1
votes

am trying to import data from mysql to hdfs/hive using Nifi facing some challenges. please suggest me.

  1. QueryDatabaseTable ---mysql data
  2. ConvertAvroToJson --- output
[{"emp_id": 467260, "emp_name": "Rob", "emp_age": 32},
{"emp_id": 467261, "emp_name": "Vijay", "emp_age": 32},
{"emp_id": 467258, "emp_name": "Jayaprakash", "emp_age": 26},
{"emp_id": 467259, "emp_name": "Kalyan", "emp_age": 32},
{"emp_id": 467262, "emp_name": "Andy", "emp_age": 20},
{"emp_id": 467263, "emp_name": "Ashley", "emp_age": 24},
{"emp_id": 467264, "emp_name": "Mounika", "emp_age": 24}]
  1. splitjson -- how to split json file into single flow files
2

2 Answers

2
votes

As James said, in SplitJson, you may want is $, or you can try $.*

As an alternative, you can try QueryDatabaseTable -> SplitAvro -> ConvertAvroToJson, this will split the Avro records first instead of converting the whole set to JSON then splitting the JSON.

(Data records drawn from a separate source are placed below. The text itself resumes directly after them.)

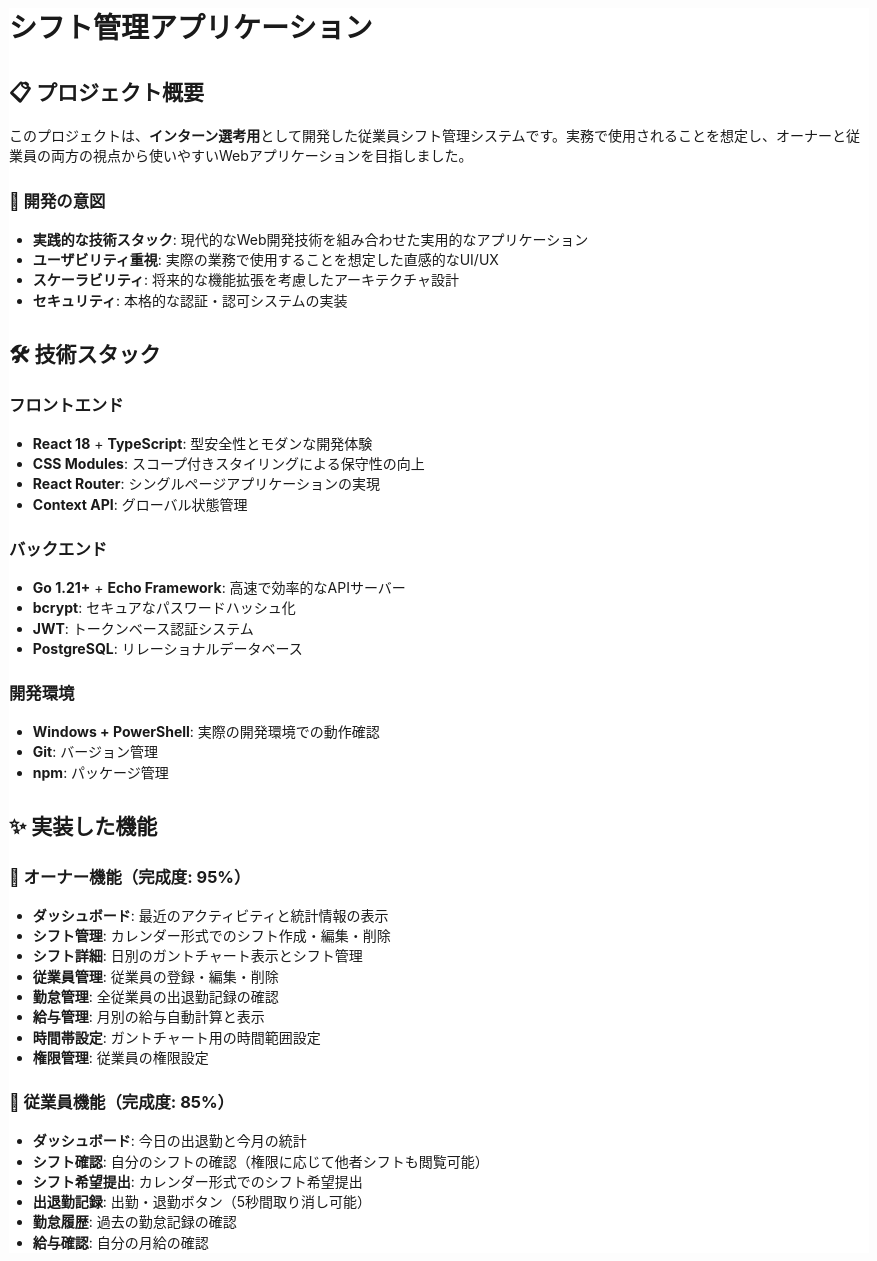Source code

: # シフト管理アプリケーション

## 📋 プロジェクト概要

このプロジェクトは、**インターン選考用**として開発した従業員シフト管理システムです。実務で使用されることを想定し、オーナーと従業員の両方の視点から使いやすいWebアプリケーションを目指しました。

### 🎯 開発の意図
- **実践的な技術スタック**: 現代的なWeb開発技術を組み合わせた実用的なアプリケーション
- **ユーザビリティ重視**: 実際の業務で使用することを想定した直感的なUI/UX
- **スケーラビリティ**: 将来的な機能拡張を考慮したアーキテクチャ設計
- **セキュリティ**: 本格的な認証・認可システムの実装

## 🛠 技術スタック

### フロントエンド
- **React 18** + **TypeScript**: 型安全性とモダンな開発体験
- **CSS Modules**: スコープ付きスタイリングによる保守性の向上
- **React Router**: シングルページアプリケーションの実現
- **Context API**: グローバル状態管理

### バックエンド
- **Go 1.21+** + **Echo Framework**: 高速で効率的なAPIサーバー
- **bcrypt**: セキュアなパスワードハッシュ化
- **JWT**: トークンベース認証システム
- **PostgreSQL**: リレーショナルデータベース

### 開発環境
- **Windows + PowerShell**: 実際の開発環境での動作確認
- **Git**: バージョン管理
- **npm**: パッケージ管理

## ✨ 実装した機能

### 👑 オーナー機能（完成度: 95%）
- **ダッシュボード**: 最近のアクティビティと統計情報の表示
- **シフト管理**: カレンダー形式でのシフト作成・編集・削除
- **シフト詳細**: 日別のガントチャート表示とシフト管理
- **従業員管理**: 従業員の登録・編集・削除
- **勤怠管理**: 全従業員の出退勤記録の確認
- **給与管理**: 月別の給与自動計算と表示
- **時間帯設定**: ガントチャート用の時間範囲設定
- **権限管理**: 従業員の権限設定

### 👤 従業員機能（完成度: 85%）
- **ダッシュボード**: 今日の出退勤と今月の統計
- **シフト確認**: 自分のシフトの確認（権限に応じて他者シフトも閲覧可能）
- **シフト希望提出**: カレンダー形式でのシフト希望提出
- **出退勤記録**: 出勤・退勤ボタン（5秒間取り消し可能）
- **勤怠履歴**: 過去の勤怠記録の確認
- **給与確認**: 自分の月給の確認
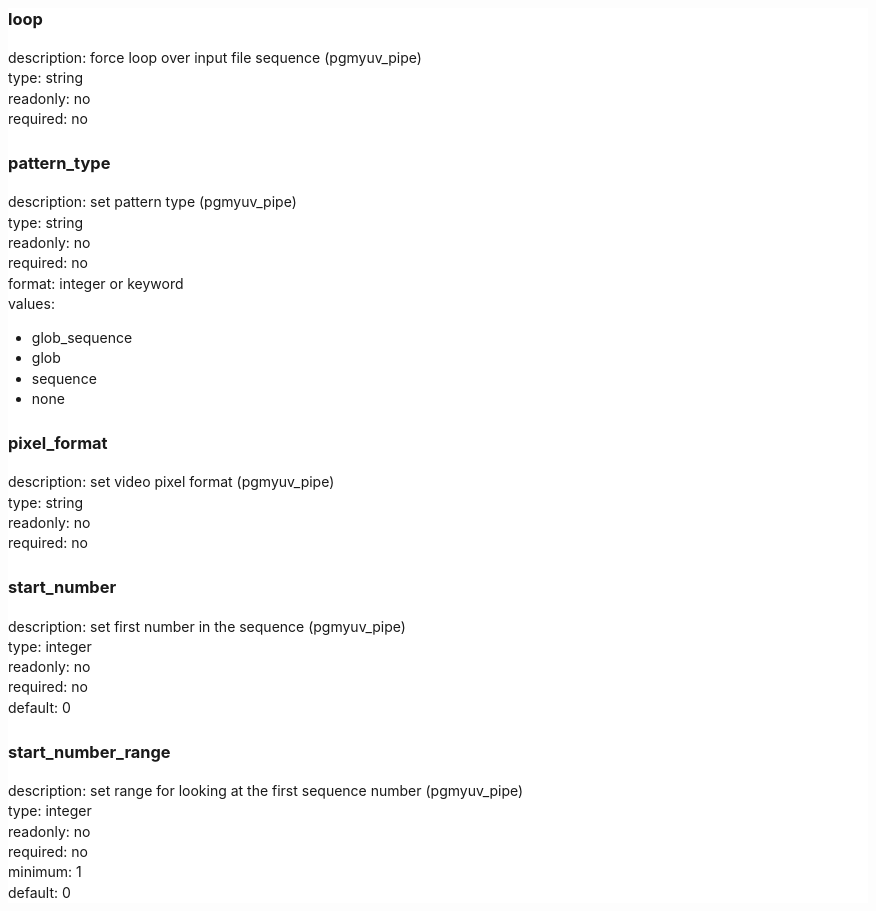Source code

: ### loop

  
description:
force loop over input file sequence (pgmyuv_pipe)  
type: string  
readonly: no  
required: no  

### pattern_type

  
description:
set pattern type (pgmyuv_pipe)  
type: string  
readonly: no  
required: no  
format: integer or keyword  
values:  

* glob_sequence
* glob
* sequence
* none

### pixel_format

  
description:
set video pixel format (pgmyuv_pipe)  
type: string  
readonly: no  
required: no  

### start_number

  
description:
set first number in the sequence (pgmyuv_pipe)  
type: integer  
readonly: no  
required: no  
default: 0  

### start_number_range

  
description:
set range for looking at the first sequence number (pgmyuv_pipe)  
type: integer  
readonly: no  
required: no  
minimum: 1  
default: 0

In Apache NiFi 1.0.0, there will be a ConvertAvroToORC processor which will allow you to convert directly to ORC, then you can use PutHDFS and PutHiveQL (in NiFi 0.7.0 and 1.0.0) to transfer the files to HDFS and create a Hive table atop the target directory to make the data ready for querying.

0
votes

I believe the JsonPath Expression to split those records is just $, because the array of records is the root object.